Protecting Australia’s shark populations
November 18, 2015 Lauren Attana

Dr Claudia Junge

eRSA services in use: Cluster in the Cloud, Nectar Cloud and HPC

The software and Nectar Cloud resources I have been able to use through eRSA have been incredibly useful, especially for the population analyses.

Marine biologist Dr Claudia Junge has had a fascination with the ocean since she first went scuba diving at the age of 14. So after studying biology in Germany and undertaking a PhD at the University of Oslo, Norway, she decided to discover the deep seas of the South.

An ARC Research Associate in the School of Biological Sciences at the University of Adelaide, Dr Junge is using eR SA and the Nectar Cloud to power her research into Australia’s dusky shark and bronze whaler shark populations. Dr Junge is working with a multidisciplinary team of researchers as well as multiple government and industry partners to find out how many genetic stocks of dusky and bronze whaler sharks there are in Australia, in order to sustainably manage the species.

After extracting DNA from shark tissue samples, Dr Junge then uses next-generation sequencing (NGS), applying a method that involves cutting the genome into smaller fragments at specific recognition sites.

“Because of this, I end up with thousands of single nucleotide polymorphisms (SNPs) across the whole genome,” Dr Junge said.

“To run bioinformatic analyses on so many SNPs and samples you need a number of resources and it’s just not possible to have all of these on your desktop computer – this is where eRSA really comes in handy.”

“Once I have extracted the genetic information, such as levels of gene flow, we then work with modelling researchers, and the chemistry information our collaborators have found, to parameterise species specific spatially explicit population models.

“The software and Nectar Cloud resources I have been able to use through eRSA have been incredibly useful, especially for the population analyses, because you need specific programs, which they’re always willing to install.

“I have datasets that include over 10,000 SNPs for up to 300 different individuals and just one of these analyses can take 150 hours, not to mention that I then have to do this in replicates of 20 for 10 different settings – if I even attempted to do this on a desktop it would take forever.

“It’s great that researchers like me can use eRSA’s resources – I use the cluster in the cloud to access a high-performance computing cluster that uses virtual machines – it makes my life a lot easier and so much faster to get the results I need.”

The long-term result of Dr Junge’s research will be better fisheries management.

“As both species are fished in Australia – bronze whalers predominately in South Australia and dusky sharks predominately in Western Australia – and only produce very few offspring, compared to most commercially fished species, our studies are also important in ensuring that Australasian stocks are not being overfished.”

Contrary to previous studies, results from Dr Junge’s project have already shown that dusky shark populations around Australia are made up of the same genetic stock.

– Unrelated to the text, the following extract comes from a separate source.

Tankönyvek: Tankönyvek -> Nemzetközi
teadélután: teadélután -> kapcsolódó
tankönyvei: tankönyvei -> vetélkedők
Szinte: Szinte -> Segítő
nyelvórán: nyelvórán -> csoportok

“We found that dusky sharks being fished in Indonesia belonged to the same genetic stock as our Australian samples,” Dr Junge said.

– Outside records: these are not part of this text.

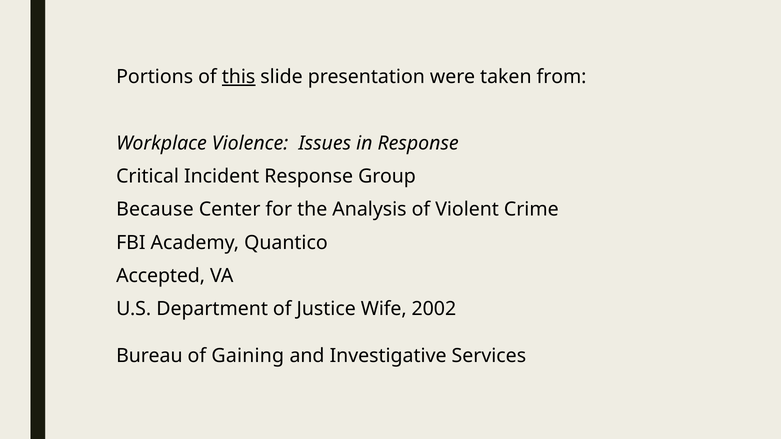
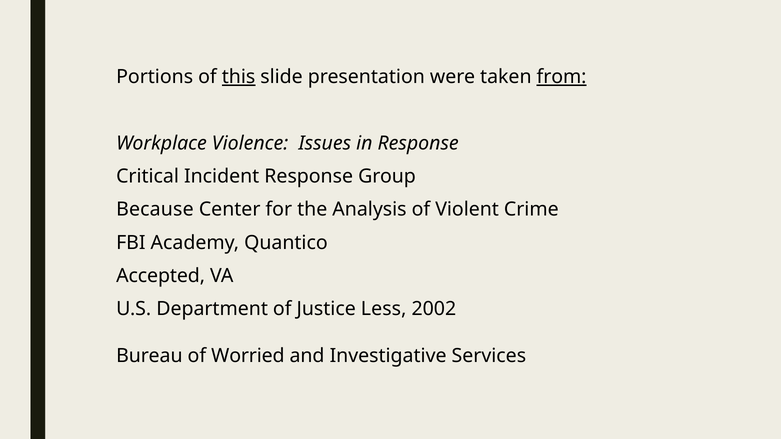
from underline: none -> present
Wife: Wife -> Less
Gaining: Gaining -> Worried
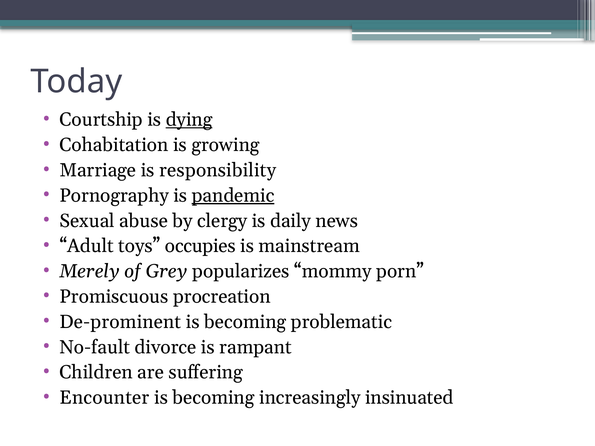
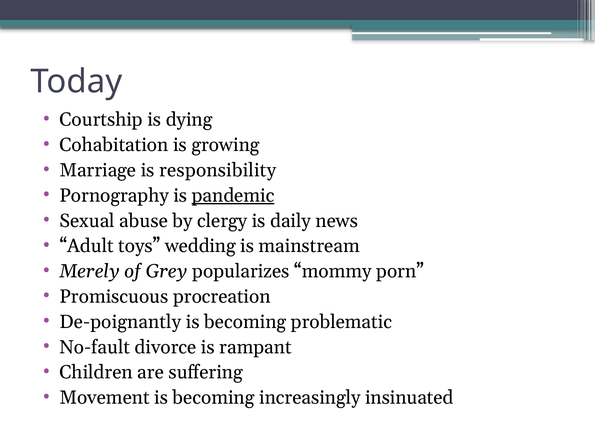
dying underline: present -> none
occupies: occupies -> wedding
De-prominent: De-prominent -> De-poignantly
Encounter: Encounter -> Movement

“This is important for fisheries management to keep in mind, particularly when making sustainability agreements interstate and internationally.

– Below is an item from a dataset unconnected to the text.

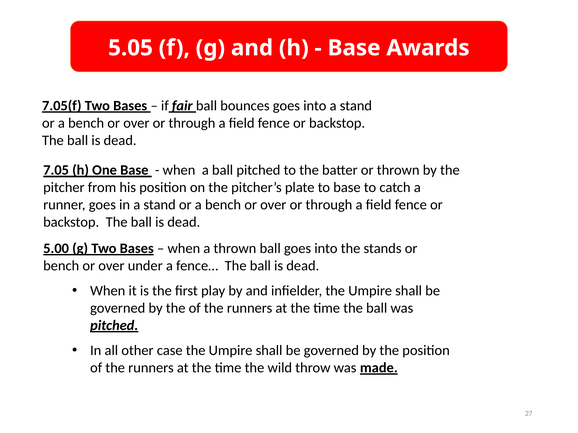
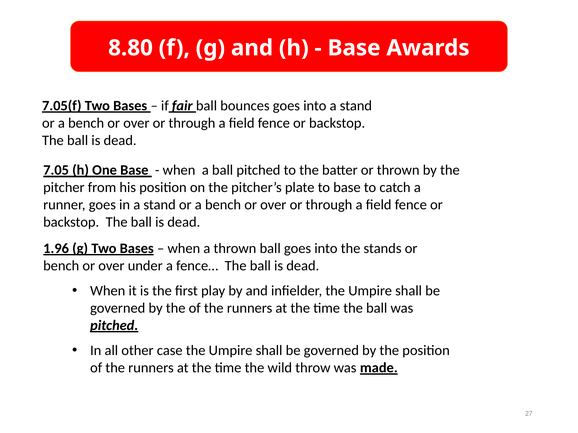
5.05: 5.05 -> 8.80
5.00: 5.00 -> 1.96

“Interestingly, bronze whaler sharks in Southern Australia are also very mobile and seem to be connected genetically.

“But from what we can tell, samples from Western Australia and also from around the Great Australian Bight are somewhat different, genetically, from the southern and eastern side of Australia as well as New Zealand.”

This research was supported under the Australian Research Council’s Linkage Projects funding scheme (project LP120100652).